### The problem
Pull every line with "Head" from the data.

==================================================

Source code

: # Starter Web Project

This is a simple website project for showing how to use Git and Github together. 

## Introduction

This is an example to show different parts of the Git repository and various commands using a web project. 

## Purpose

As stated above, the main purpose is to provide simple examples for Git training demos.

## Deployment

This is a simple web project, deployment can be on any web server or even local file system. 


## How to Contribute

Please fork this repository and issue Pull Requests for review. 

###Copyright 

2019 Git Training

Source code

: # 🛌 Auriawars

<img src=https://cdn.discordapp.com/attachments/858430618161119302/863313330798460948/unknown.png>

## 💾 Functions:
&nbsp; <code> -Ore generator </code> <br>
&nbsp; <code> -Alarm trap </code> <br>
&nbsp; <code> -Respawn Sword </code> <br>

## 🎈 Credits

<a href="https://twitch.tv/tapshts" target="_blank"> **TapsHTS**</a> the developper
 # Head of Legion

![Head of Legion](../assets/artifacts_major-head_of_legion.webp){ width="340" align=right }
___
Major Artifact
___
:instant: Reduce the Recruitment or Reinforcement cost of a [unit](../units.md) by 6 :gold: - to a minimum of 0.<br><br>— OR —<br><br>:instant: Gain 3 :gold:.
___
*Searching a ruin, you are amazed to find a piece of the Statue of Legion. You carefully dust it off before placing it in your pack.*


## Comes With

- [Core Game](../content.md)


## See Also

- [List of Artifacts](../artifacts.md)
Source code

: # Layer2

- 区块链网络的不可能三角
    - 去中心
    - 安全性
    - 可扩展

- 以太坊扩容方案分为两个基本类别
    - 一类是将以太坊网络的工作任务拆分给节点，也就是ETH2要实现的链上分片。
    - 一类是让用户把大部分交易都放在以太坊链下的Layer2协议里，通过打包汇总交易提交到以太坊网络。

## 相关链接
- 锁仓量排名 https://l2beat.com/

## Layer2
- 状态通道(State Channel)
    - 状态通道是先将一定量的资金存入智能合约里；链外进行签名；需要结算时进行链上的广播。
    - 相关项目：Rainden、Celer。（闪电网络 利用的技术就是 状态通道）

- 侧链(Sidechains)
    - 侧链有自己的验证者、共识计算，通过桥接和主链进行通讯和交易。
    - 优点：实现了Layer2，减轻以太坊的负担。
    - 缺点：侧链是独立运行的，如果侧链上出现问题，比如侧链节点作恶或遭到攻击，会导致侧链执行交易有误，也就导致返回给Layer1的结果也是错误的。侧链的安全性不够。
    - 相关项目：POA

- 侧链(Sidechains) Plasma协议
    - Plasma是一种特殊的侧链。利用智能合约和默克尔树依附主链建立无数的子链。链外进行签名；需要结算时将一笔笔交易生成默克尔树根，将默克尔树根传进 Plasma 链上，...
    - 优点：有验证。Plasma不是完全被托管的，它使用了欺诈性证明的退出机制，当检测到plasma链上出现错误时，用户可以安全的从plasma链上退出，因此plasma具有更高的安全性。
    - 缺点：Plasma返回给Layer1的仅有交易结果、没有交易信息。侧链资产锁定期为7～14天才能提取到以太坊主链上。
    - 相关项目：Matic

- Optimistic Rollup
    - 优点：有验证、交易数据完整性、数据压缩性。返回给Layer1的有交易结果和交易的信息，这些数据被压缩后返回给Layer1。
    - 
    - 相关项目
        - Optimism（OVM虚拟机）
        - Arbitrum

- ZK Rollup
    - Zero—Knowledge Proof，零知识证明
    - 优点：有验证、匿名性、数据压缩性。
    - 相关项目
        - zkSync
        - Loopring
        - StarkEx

==================================================

### Result
 # Head of Legion
![Head of Legion](../assets/artifacts_major-head_of_legion.webp){ width="340" align=right }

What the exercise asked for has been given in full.